Interpretive Summary:

Technical Abstract: The amendments to the Clean Air Act in 1990 required the US Environmental Protection Agency (EPA) to promulgate the National Ambient Air Quality Standards. Several locations within the Columbia Plateau failed to meet the PM10 standard. Agriculture was thought to be a major contributor to nonattainment of this standard, thus federal and state regulatory and research agencies began working together in 1991 to identify the contribution of agriculture to PM10 and develop land management control strategies.

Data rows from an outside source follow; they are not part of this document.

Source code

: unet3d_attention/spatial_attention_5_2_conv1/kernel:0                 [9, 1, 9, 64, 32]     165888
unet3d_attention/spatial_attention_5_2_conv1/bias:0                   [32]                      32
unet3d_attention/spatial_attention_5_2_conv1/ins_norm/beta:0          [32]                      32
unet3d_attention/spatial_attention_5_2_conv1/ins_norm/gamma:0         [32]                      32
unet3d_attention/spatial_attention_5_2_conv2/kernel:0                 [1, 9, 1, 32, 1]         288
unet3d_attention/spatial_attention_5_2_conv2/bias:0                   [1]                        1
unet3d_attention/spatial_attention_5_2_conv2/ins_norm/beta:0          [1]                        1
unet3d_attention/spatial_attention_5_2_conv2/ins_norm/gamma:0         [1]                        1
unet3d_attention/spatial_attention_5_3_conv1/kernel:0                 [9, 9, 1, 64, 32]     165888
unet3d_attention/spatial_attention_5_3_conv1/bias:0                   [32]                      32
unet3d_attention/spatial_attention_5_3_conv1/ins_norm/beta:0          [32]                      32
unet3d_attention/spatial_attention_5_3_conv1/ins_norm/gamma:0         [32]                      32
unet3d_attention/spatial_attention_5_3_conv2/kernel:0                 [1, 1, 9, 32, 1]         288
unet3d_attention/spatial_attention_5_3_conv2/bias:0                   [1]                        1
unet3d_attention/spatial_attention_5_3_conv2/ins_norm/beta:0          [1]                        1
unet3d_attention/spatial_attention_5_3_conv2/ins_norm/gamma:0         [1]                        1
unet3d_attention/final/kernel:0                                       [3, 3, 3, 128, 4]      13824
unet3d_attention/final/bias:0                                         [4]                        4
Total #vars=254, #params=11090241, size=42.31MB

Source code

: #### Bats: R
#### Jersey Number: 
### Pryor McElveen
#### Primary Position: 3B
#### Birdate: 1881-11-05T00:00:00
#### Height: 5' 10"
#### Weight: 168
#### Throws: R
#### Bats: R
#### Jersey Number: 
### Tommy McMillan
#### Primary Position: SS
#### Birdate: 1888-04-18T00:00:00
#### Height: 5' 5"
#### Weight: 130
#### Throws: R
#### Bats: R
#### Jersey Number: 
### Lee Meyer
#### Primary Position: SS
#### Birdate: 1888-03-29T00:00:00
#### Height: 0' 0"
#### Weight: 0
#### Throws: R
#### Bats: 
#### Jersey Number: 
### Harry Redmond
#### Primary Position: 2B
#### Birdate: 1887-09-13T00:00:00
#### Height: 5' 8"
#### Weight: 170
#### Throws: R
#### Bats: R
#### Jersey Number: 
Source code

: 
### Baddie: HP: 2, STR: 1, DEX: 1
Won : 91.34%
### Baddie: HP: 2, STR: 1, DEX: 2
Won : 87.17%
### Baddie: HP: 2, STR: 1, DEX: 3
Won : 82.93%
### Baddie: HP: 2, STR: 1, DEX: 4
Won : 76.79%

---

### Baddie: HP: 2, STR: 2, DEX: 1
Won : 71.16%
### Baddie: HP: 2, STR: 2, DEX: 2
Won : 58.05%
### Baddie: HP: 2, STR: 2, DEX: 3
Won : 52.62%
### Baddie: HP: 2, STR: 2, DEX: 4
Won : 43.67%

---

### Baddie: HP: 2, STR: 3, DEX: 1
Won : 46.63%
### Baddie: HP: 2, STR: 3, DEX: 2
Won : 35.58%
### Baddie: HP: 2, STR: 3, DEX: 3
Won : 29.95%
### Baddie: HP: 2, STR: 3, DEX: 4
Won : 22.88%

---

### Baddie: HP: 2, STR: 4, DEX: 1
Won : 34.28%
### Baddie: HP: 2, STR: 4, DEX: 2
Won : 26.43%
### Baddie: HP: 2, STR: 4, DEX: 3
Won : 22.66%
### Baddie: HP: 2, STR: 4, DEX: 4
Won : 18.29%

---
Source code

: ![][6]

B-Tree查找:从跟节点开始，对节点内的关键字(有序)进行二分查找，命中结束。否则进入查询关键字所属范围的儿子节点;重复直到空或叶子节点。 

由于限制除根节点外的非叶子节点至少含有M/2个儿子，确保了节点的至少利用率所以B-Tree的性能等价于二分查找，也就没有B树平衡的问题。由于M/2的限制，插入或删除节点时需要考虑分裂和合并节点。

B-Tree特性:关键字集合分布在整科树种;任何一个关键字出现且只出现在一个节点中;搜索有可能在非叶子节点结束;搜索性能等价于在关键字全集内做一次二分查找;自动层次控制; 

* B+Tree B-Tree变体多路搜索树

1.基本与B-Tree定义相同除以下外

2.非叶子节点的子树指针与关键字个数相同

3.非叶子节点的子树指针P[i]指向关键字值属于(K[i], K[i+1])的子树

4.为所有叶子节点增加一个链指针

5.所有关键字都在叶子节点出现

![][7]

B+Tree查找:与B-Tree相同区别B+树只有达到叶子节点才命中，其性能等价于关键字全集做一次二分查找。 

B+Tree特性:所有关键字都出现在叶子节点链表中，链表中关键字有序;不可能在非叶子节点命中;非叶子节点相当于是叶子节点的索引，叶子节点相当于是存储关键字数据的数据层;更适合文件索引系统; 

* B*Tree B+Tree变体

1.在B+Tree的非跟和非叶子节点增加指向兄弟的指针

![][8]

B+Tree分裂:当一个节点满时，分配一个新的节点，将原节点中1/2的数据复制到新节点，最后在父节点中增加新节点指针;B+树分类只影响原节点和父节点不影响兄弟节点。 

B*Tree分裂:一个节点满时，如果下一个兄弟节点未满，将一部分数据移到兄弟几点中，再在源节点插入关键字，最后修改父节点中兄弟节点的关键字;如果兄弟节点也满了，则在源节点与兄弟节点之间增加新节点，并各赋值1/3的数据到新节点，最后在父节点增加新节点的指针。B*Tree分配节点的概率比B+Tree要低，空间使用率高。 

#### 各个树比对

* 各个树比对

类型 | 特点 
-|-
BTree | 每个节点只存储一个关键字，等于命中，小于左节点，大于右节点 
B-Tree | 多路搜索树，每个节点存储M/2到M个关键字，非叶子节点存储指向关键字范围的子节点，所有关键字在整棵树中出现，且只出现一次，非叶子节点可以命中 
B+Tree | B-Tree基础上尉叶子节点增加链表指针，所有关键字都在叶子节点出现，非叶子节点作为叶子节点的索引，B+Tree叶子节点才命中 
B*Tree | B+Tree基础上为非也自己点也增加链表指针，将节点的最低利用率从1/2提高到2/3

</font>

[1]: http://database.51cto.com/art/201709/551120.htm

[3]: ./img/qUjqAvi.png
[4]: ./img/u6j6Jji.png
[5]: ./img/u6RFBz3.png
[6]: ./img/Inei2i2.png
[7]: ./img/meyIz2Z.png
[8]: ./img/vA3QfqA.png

Little was known concerning the magnitude of emissions and control methods to reduce emissions from agricultural soils when formal meetings among scientists in the Pacific Northwest began in 1992. A research plan with eight broad objectives was developed to provide a physical understanding of PM10 emissions from soils and identify potential control strategies. The plan, or the Columbia Plateau Wind Erosion / Air Quality Project, was funded by the EPA and Washington State Department of Ecology in 1993. Since then, the plan has broadened to 11 objectives and subsequent funding has been provided by a special grant through USDA-CSREES. About 15 proposals are funded each year that enhance the understanding and control of PM10 emissions and that promote outreach educational programs within the Columbia Plateau. The Columbia Plateau Wind Erosion / Air Quality Project has produced voluminous information contained in more than 10 books or book chapters and more than 50 peer-reviewed journal articles.